**REQUIRED ACTION:**
Omitting all images, output the entries that follow exactly as written.

►

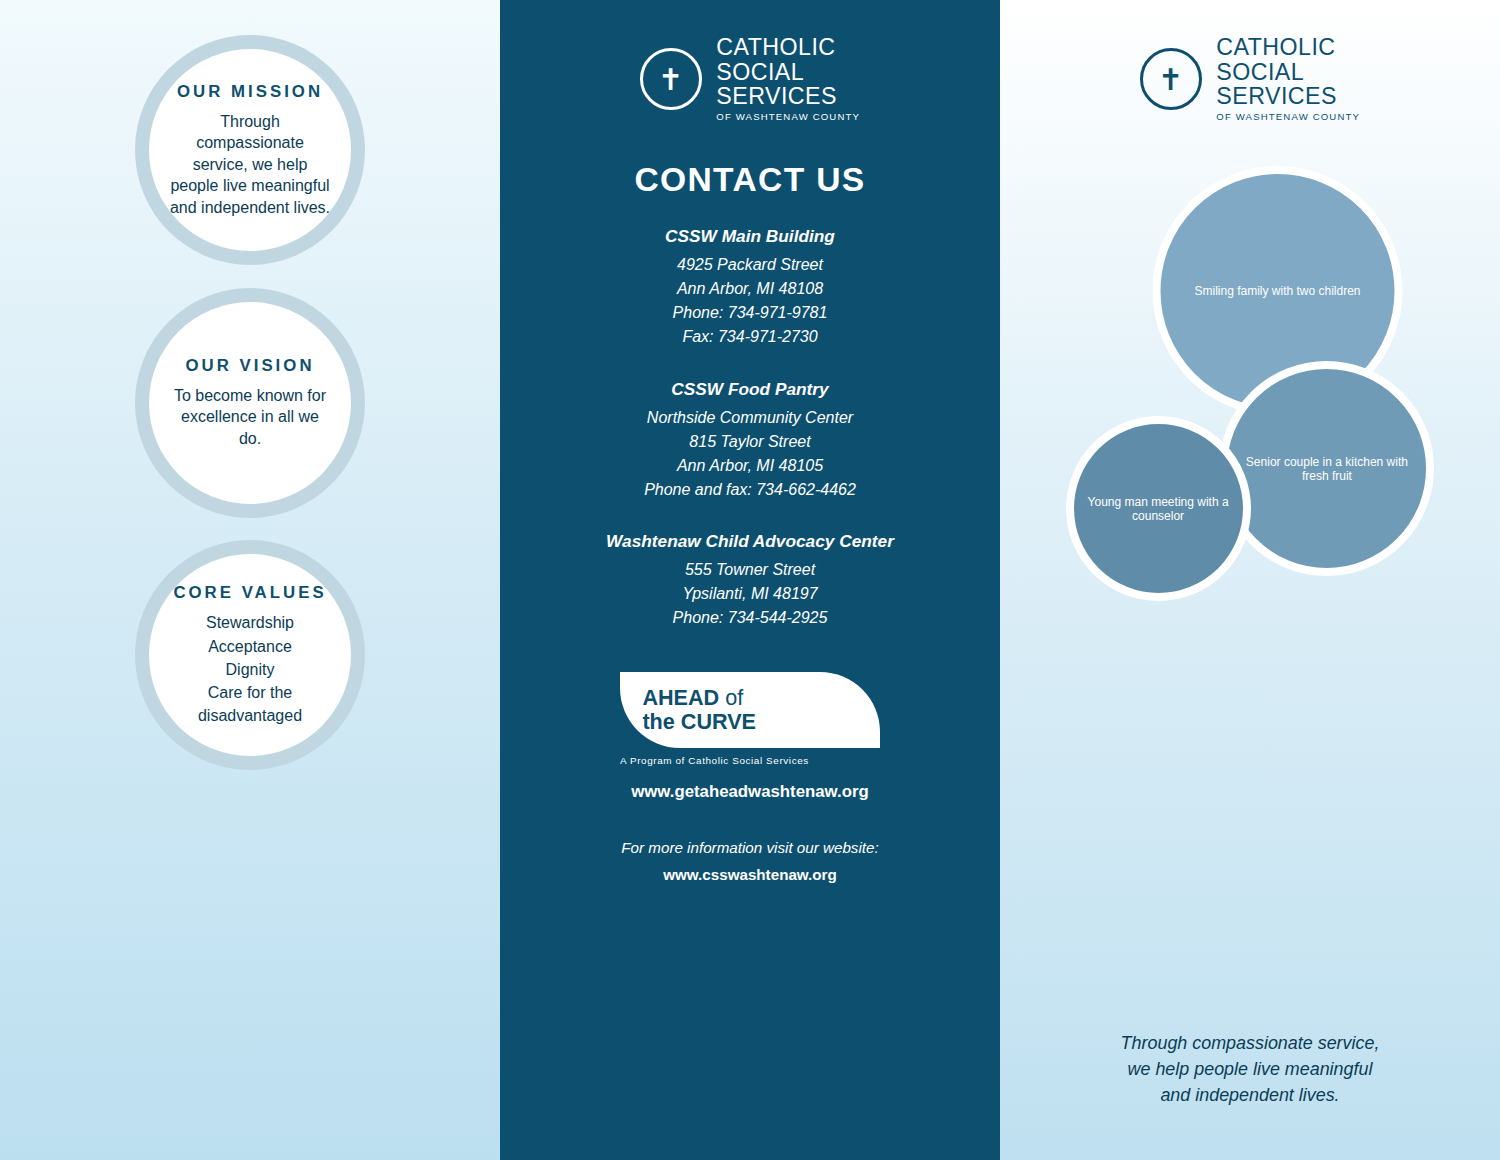Our Mission
Through compassionate service, we help people live meaningful and independent lives.
Our Vision
To become known for excellence in all we do.
Core Values
Stewardship
Acceptance
Dignity
Care for the disadvantaged
✝
Catholic Social Services of Washtenaw County
Contact Us
CSSW Main Building 4925 Packard Street
Ann Arbor, MI 48108
Phone: 734-971-9781
Fax: 734-971-2730 CSSW Food Pantry Northside Community Center
815 Taylor Street
Ann Arbor, MI 48105
Phone and fax: 734-662-4462 Washtenaw Child Advocacy Center 555 Towner Street
Ypsilanti, MI 48197
Phone: 734-544-2925
AHEAD of
the CURVE
A Program of Catholic Social Services
www.getaheadwashtenaw.org
For more information visit our website: www.csswashtenaw.org
✝
Catholic Social Services of Washtenaw County
Smiling family with two children
Senior couple in a kitchen with fresh fruit
Young man meeting with a counselor
Through compassionate service,
we help people live meaningful
and independent lives.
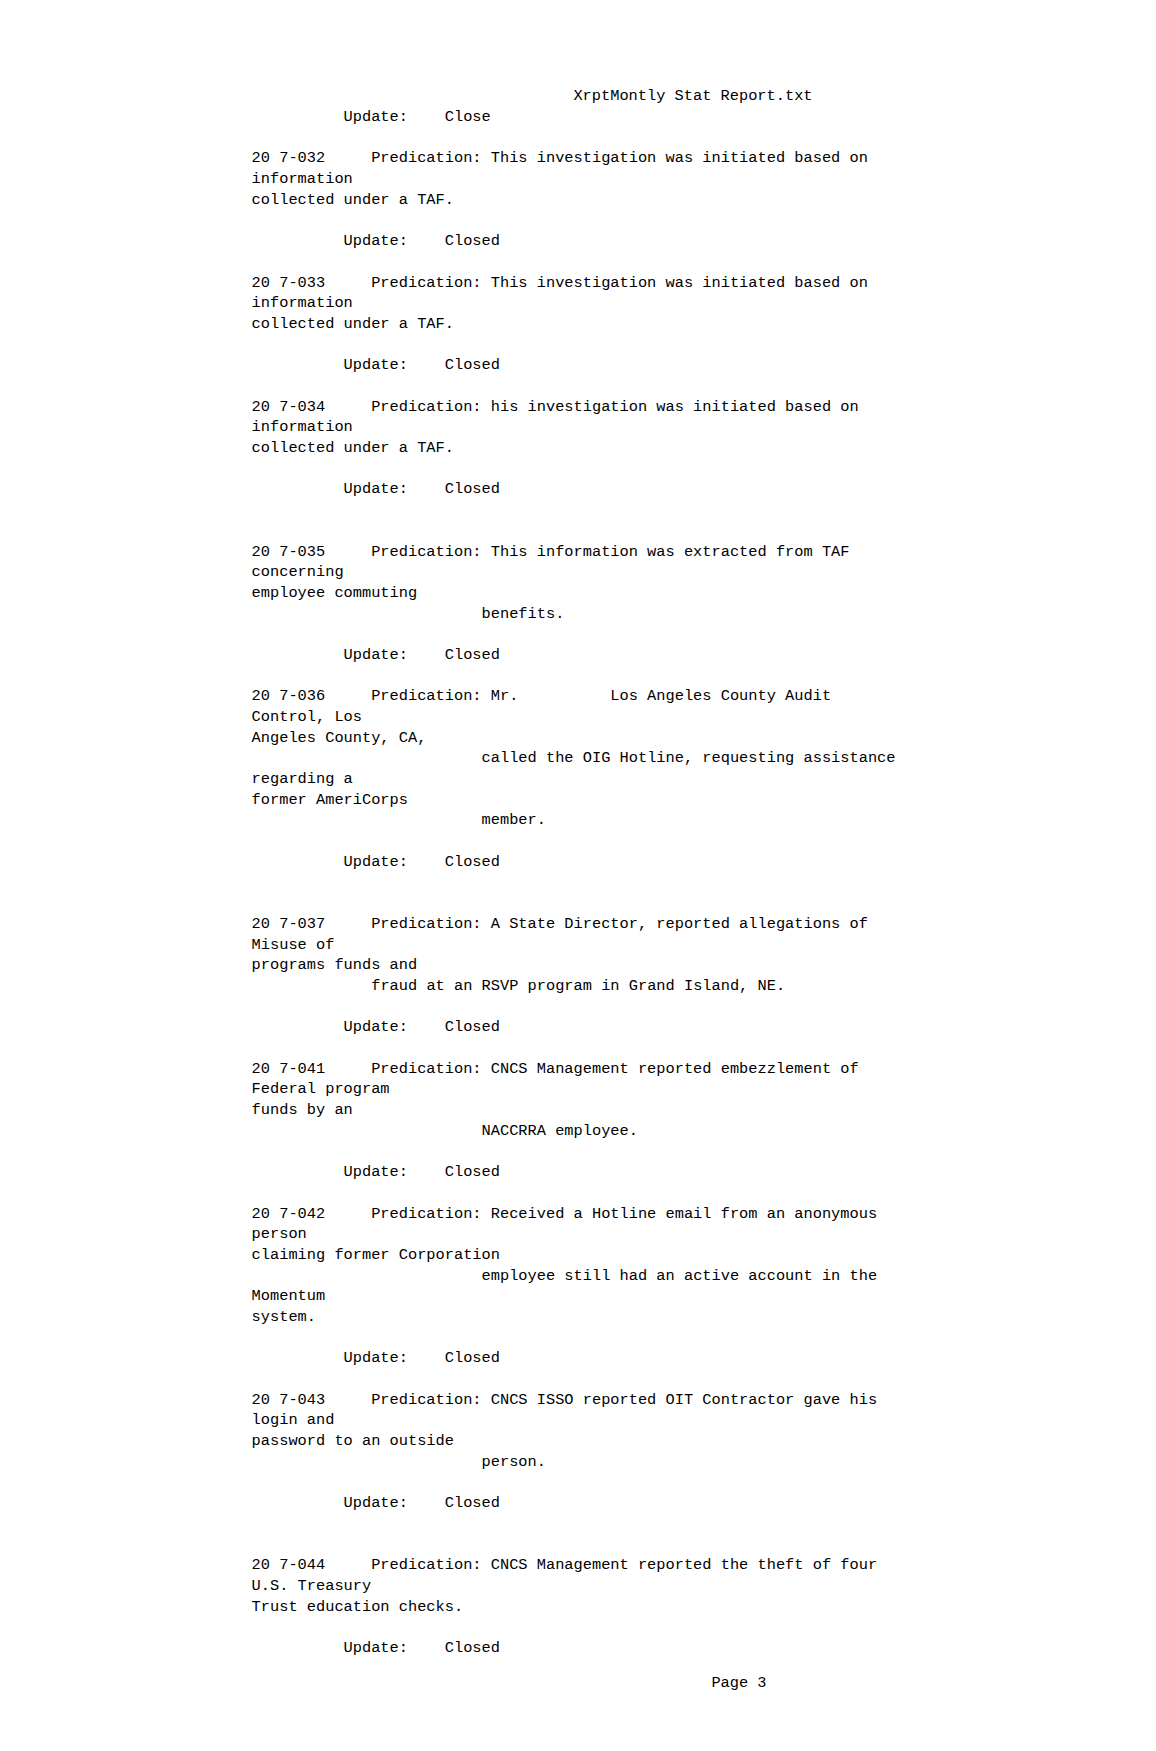XrptMontly Stat Report.txt
          Update:    Close

20 7-032     Predication: This investigation was initiated based on information
collected under a TAF.

          Update:    Closed

20 7-033     Predication: This investigation was initiated based on information
collected under a TAF.

          Update:    Closed

20 7-034     Predication: his investigation was initiated based on information
collected under a TAF.

          Update:    Closed


20 7-035     Predication: This information was extracted from TAF concerning
employee commuting
                         benefits.

          Update:    Closed

20 7-036     Predication: Mr.          Los Angeles County Audit Control, Los
Angeles County, CA,
                         called the OIG Hotline, requesting assistance regarding a
former AmeriCorps
                         member.

          Update:    Closed


20 7-037     Predication: A State Director, reported allegations of Misuse of
programs funds and
             fraud at an RSVP program in Grand Island, NE.

          Update:    Closed

20 7-041     Predication: CNCS Management reported embezzlement of Federal program
funds by an
                         NACCRRA employee.

          Update:    Closed

20 7-042     Predication: Received a Hotline email from an anonymous person
claiming former Corporation
                         employee still had an active account in the Momentum
system.

          Update:    Closed

20 7-043     Predication: CNCS ISSO reported OIT Contractor gave his login and
password to an outside
                         person.

          Update:    Closed


20 7-044     Predication: CNCS Management reported the theft of four U.S. Treasury
Trust education checks.

          Update:    Closed
                                   Page 3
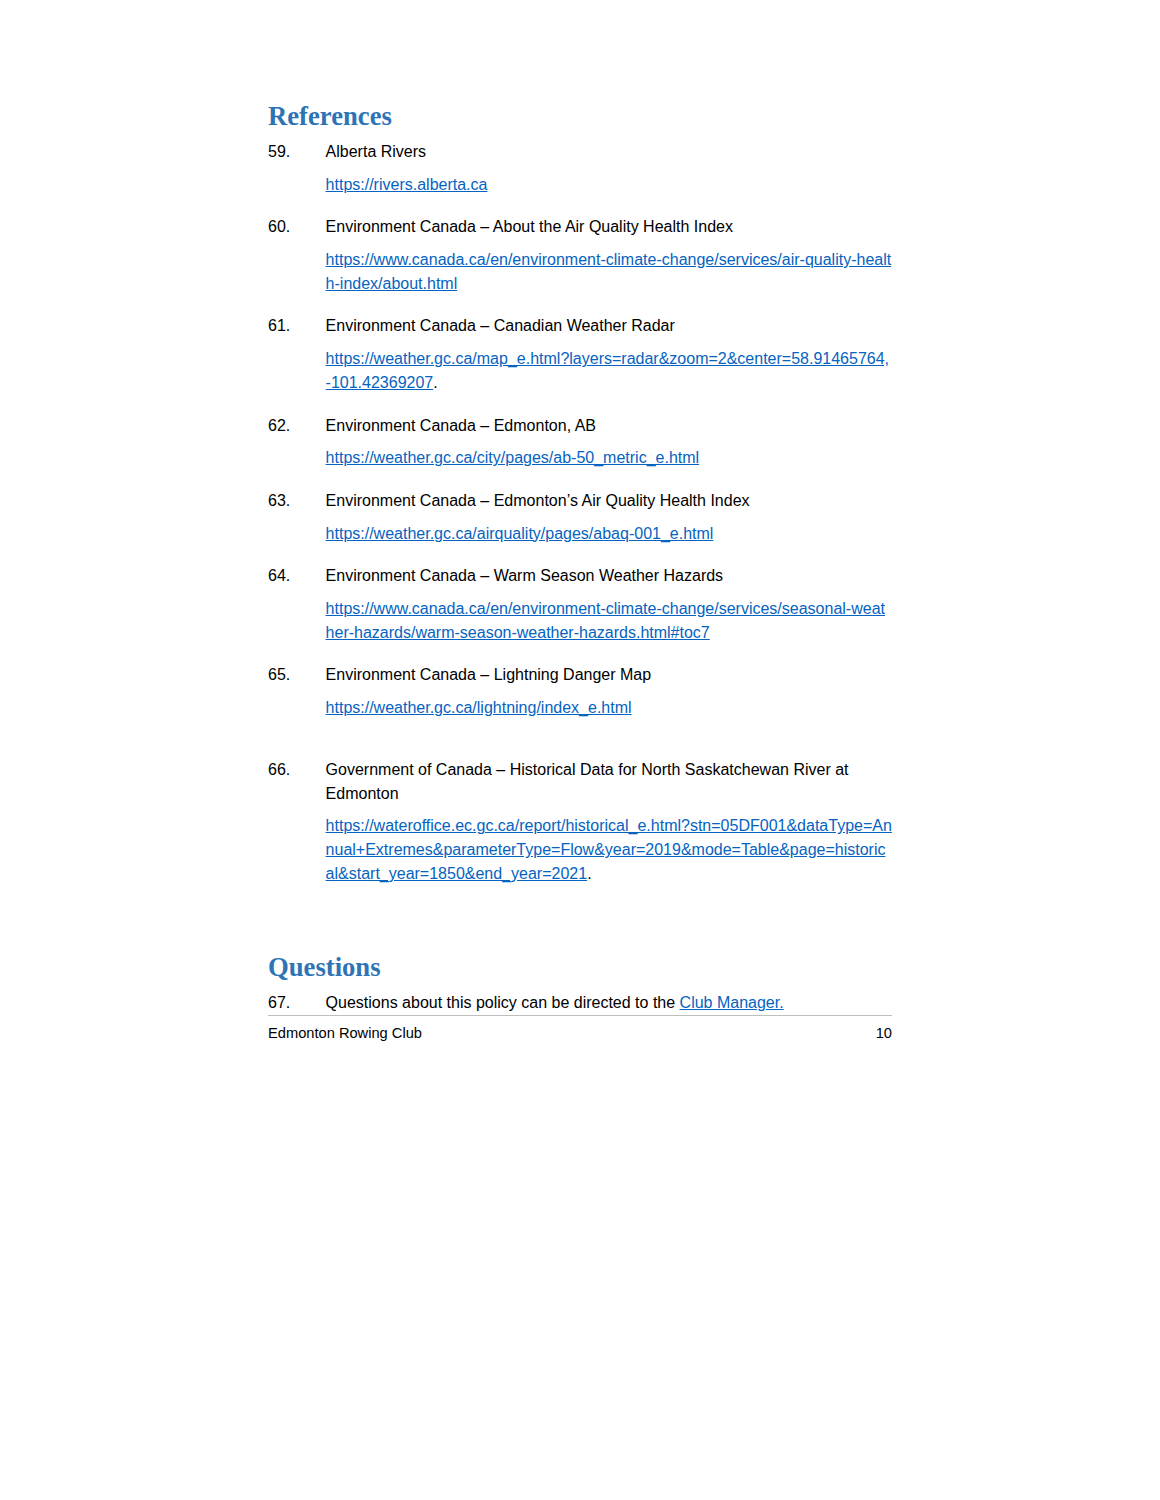References
Alberta Rivers https://rivers.alberta.ca
Environment Canada – About the Air Quality Health Index https://www.canada.ca/en/environment-climate-change/services/air-quality-health-index/about.html
Environment Canada – Canadian Weather Radar https://weather.gc.ca/map_e.html?layers=radar&zoom=2&center=58.91465764,-101.42369207.
Environment Canada – Edmonton, AB https://weather.gc.ca/city/pages/ab-50_metric_e.html
Environment Canada – Edmonton’s Air Quality Health Index https://weather.gc.ca/airquality/pages/abaq-001_e.html
Environment Canada – Warm Season Weather Hazards https://www.canada.ca/en/environment-climate-change/services/seasonal-weather-hazards/warm-season-weather-hazards.html#toc7
Environment Canada – Lightning Danger Map https://weather.gc.ca/lightning/index_e.html
Government of Canada – Historical Data for North Saskatchewan River at Edmonton https://wateroffice.ec.gc.ca/report/historical_e.html?stn=05DF001&dataType=Annual+Extremes&parameterType=Flow&year=2019&mode=Table&page=historical&start_year=1850&end_year=2021.
Questions
Questions about this policy can be directed to the Club Manager.
Edmonton Rowing Club 10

◄

**WRITTEN RESPONSE:**
Our Mission
Through compassionate service, we help people live meaningful and independent lives.
Our Vision
To become known for excellence in all we do.
Core Values
Stewardship
Acceptance
Dignity
Care for the disadvantaged
✝
Catholic Social Services of Washtenaw County
Contact Us
CSSW Main Building 4925 Packard Street
Ann Arbor, MI 48108
Phone: 734-971-9781
Fax: 734-971-2730 CSSW Food Pantry Northside Community Center
815 Taylor Street
Ann Arbor, MI 48105
Phone and fax: 734-662-4462 Washtenaw Child Advocacy Center 555 Towner Street
Ypsilanti, MI 48197
Phone: 734-544-2925
AHEAD of
the CURVE
A Program of Catholic Social Services
www.getaheadwashtenaw.org
For more information visit our website: www.csswashtenaw.org
✝
Catholic Social Services of Washtenaw County
Smiling family with two children
Senior couple in a kitchen with fresh fruit
Young man meeting with a counselor
Through compassionate service,
we help people live meaningful
and independent lives.
XrptMontly Stat Report.txt
          Update:    Close

20 7-032     Predication: This investigation was initiated based on information
collected under a TAF.

          Update:    Closed

20 7-033     Predication: This investigation was initiated based on information
collected under a TAF.

          Update:    Closed

20 7-034     Predication: his investigation was initiated based on information
collected under a TAF.

          Update:    Closed


20 7-035     Predication: This information was extracted from TAF concerning
employee commuting
                         benefits.

          Update:    Closed

20 7-036     Predication: Mr.          Los Angeles County Audit Control, Los
Angeles County, CA,
                         called the OIG Hotline, requesting assistance regarding a
former AmeriCorps
                         member.

          Update:    Closed


20 7-037     Predication: A State Director, reported allegations of Misuse of
programs funds and
             fraud at an RSVP program in Grand Island, NE.

          Update:    Closed

20 7-041     Predication: CNCS Management reported embezzlement of Federal program
funds by an
                         NACCRRA employee.

          Update:    Closed

20 7-042     Predication: Received a Hotline email from an anonymous person
claiming former Corporation
                         employee still had an active account in the Momentum
system.

          Update:    Closed

20 7-043     Predication: CNCS ISSO reported OIT Contractor gave his login and
password to an outside
                         person.

          Update:    Closed


20 7-044     Predication: CNCS Management reported the theft of four U.S. Treasury
Trust education checks.

          Update:    Closed
                                   Page 3
References
Alberta Rivers https://rivers.alberta.ca
Environment Canada – About the Air Quality Health Index https://www.canada.ca/en/environment-climate-change/services/air-quality-health-index/about.html
Environment Canada – Canadian Weather Radar https://weather.gc.ca/map_e.html?layers=radar&zoom=2&center=58.91465764,-101.42369207.
Environment Canada – Edmonton, AB https://weather.gc.ca/city/pages/ab-50_metric_e.html
Environment Canada – Edmonton’s Air Quality Health Index https://weather.gc.ca/airquality/pages/abaq-001_e.html
Environment Canada – Warm Season Weather Hazards https://www.canada.ca/en/environment-climate-change/services/seasonal-weather-hazards/warm-season-weather-hazards.html#toc7
Environment Canada – Lightning Danger Map https://weather.gc.ca/lightning/index_e.html
Government of Canada – Historical Data for North Saskatchewan River at Edmonton https://wateroffice.ec.gc.ca/report/historical_e.html?stn=05DF001&dataType=Annual+Extremes&parameterType=Flow&year=2019&mode=Table&page=historical&start_year=1850&end_year=2021.
Questions
Questions about this policy can be directed to the Club Manager.
Edmonton Rowing Club 10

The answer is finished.